Boston was picked Thursday as the United States' best shot at hosting the Summer Olympics in 2024, edging out Los Angeles, San Francisco and Washington for the honor. Now, another question looms: Why host?
Many experts, and cities, have begun to doubt whether it's worth it to host the Olympics as costs for recent Games have soared, to $40 billion for Beijing's 2008 Summer Games and $50 billion for Sochi's 2014 Winter Games.
"It's very difficult to make it pay off economically," said sports economist Andrew Zimbalist, author of "Circus Maximus: The Economic Gamble Behind Hosting the Olympics and the World Cup."
Such misgivings have fueled local opposition in Boston and in some of the U.S. cities that bid for 2024. They've also derailed bids by three European cities for the 2022 Winter Games, leaving just two cities — Almaty, Kazakhstan, and Beijing — vying for that honor.
The International Olympic Committee has tried to respond to that reticence by launching a series of reforms, dubbed Agenda 2020, aimed at keeping down costs, and the U.S. Olympic Committee in turn asked its four bidders to do just that.

________

• [APPLY WHAT YOU READ]
a – Translate this sentence from the article on Boston's Olympic bid into Spanish: "Boston was picked Thursday as the United States' best shot at hosting the Summer Olympics in 2024, edging out Los Angeles, San Francisco and Washington for the honor."
b – Repeat word for word the part of the Olympic bid article between "Such misgivings have" and "for that honor.", inclusive.

________

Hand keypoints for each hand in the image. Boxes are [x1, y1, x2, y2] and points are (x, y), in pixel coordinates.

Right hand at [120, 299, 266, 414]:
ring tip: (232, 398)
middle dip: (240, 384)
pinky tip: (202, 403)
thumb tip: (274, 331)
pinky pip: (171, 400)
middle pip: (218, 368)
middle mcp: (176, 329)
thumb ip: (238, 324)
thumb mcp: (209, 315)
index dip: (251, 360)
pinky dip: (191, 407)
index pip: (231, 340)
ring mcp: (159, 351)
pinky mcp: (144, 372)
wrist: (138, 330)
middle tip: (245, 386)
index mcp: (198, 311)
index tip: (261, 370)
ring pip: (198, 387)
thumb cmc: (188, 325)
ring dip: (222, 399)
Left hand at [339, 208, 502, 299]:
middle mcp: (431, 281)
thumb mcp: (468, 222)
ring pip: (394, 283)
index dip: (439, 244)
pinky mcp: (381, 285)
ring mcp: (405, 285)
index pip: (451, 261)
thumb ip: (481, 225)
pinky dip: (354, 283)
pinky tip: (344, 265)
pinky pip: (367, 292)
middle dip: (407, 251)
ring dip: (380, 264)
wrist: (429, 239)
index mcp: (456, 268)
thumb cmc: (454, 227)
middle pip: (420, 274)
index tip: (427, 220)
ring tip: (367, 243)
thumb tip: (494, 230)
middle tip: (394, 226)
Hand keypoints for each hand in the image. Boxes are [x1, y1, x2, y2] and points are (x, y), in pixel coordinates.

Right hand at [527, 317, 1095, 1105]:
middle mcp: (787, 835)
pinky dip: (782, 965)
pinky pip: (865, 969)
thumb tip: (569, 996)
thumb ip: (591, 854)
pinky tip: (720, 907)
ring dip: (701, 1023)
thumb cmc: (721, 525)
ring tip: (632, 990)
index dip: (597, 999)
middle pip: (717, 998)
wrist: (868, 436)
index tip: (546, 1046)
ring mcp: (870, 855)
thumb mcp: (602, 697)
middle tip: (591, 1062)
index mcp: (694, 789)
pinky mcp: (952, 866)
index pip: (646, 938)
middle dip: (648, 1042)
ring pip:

________

• [ANSWERS IN ORDER]
a – Boston fue elegida el jueves como la mejor opción de Estados Unidos para albergar los Juegos Olímpicos de Verano de 2024, superando a Los Ángeles, San Francisco y Washington por ese honor.

b –
Such misgivings have fueled local opposition in Boston and in some of the U.S. cities that bid for 2024. They've also derailed bids by three European cities for the 2022 Winter Games, leaving just two cities — Almaty, Kazakhstan, and Beijing — vying for that honor.